В лучшем случае мне вручили копию истинного Компендиума, но запросто могло оказаться, что это переплетенный гроссбух с инвентаризационными номерами швабр, кульманов и цветочных горшков Экспериментального филиала НИИ Генетики. В другое время я бы начал искать объяснения; сейчас меня удовлетворило формальное завершение миссии и куда больше волновала причина кажущейся отчужденности моей юной богини, и потому в знак протеста я не спустился к обеду.
Меня не хватились и звать не стали.
Машенька объявилась к вечеру, когда я сидел в своей комнате, окутанный сумерками, как паутиной.
– Я хочу прокатиться, – сказала она.
Мы шагом проехали через пустошь, ни разу не пустив лошадей рысью. Осенний пожар прошел через лес, на почерневших, будто обугленных ветках тлели последние огоньки красноватых листьев. Почти все время прошло в молчании: Машенька выглядела отрешенной, я опасался нарушать напряжение тишины между нами, так что за время пути до кромки леса мы едва перекинулись парой незначащих слов. Я смотрел на искривленные, оголившиеся деревья, и с тоской думал о домике посреди кладбища.

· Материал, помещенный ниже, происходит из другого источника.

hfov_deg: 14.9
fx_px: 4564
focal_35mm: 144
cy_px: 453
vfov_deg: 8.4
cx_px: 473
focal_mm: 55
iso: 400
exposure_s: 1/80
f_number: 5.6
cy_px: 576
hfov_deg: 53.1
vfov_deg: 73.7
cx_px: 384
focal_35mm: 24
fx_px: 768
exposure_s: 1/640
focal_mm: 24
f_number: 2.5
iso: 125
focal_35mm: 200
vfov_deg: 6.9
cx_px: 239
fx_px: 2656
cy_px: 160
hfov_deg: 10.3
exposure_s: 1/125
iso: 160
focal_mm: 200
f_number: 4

– Так быстро наступила поздняя осень, – сказала Машенька, словно услыхав мои мысли. – В домике сейчас страшный холод, даже если затопить как следует, все становится выстуженным к утру.
Она помолчала секунду и добавила:
– Ты придешь ко мне в башню?
Вверху как будто вдруг ярко вспыхнуло солнце, разорвав завесу низких косматых туч.

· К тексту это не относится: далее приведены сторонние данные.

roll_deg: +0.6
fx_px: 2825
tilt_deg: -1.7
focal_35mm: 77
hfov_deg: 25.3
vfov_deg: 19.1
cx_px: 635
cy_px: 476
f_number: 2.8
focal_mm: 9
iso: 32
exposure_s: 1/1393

К ночи небо в самом деле впервые за две недели расчистилось, над пустошью протянулся сияющим пологом Млечный Путь и засеребрились яркие крупные звезды, словно свита полной Луны, торжественно и неспешно совершавшей свой путь под иссиня-черными сводами. Мы условились, что я приду в полночь. Я ждал наступления времени в Библиотеке, пытаясь занять себя чтением дневников Цезаря, но в итоге просто сидел, бездумно глядя на строки, и перелистывал машинально страницы. Казалось, что между хриплым боем часов проходила не четверть часа, а проползала как минимум четверть века. Когда обе стрелки с громким щелчком поднялись строго вверх и часы начали сипеть, готовясь отбивать полночь, я встал, поставил книгу на полку, дождался двенадцатого удара и вышел из Библиотеки. Усадьбу наполняли мрак и мертвая тишина. Я миновал Мозаичный зал, прошел через Зеркальный, похожий на перекресток бесконечных, ведущих во тьму галерей за тусклыми порталами гладких стекол, отодвинул тяжелую портьеру и, поднявшись по узкой лестнице, постучал в дверь.
Тьму рассеял теплый оранжево-желтый свет. Машенька стояла на пороге, в домашнем простом белом платье до пят, держа в руке канделябр на пять свечей. Их пламя отражалась в ее глазах, как в бездонных озерах. Я вошел; апартаменты в Девичьей башне по планировке оказались копией тех, что занимал Аристарх Леонидович, но обстановка отличалась разительно. Не было ни приемной с кожаной мебелью, ни загроможденного антиквариатом кабинета, только пустые обширные залы, уставленные сокрытыми сумраком книжными стеллажами вдоль стен. Мы поднялись по еще одной лестнице и оказались в просторной комнате с двумя стрельчатыми высокими окнами и уходящим в темноту потолком; на стенах висели разных размеров картины в позолоченных и простых рамах, а посередине под балдахином цвета утреннего тумана возвышалась большая кровать. В огромном камине пылал огонь.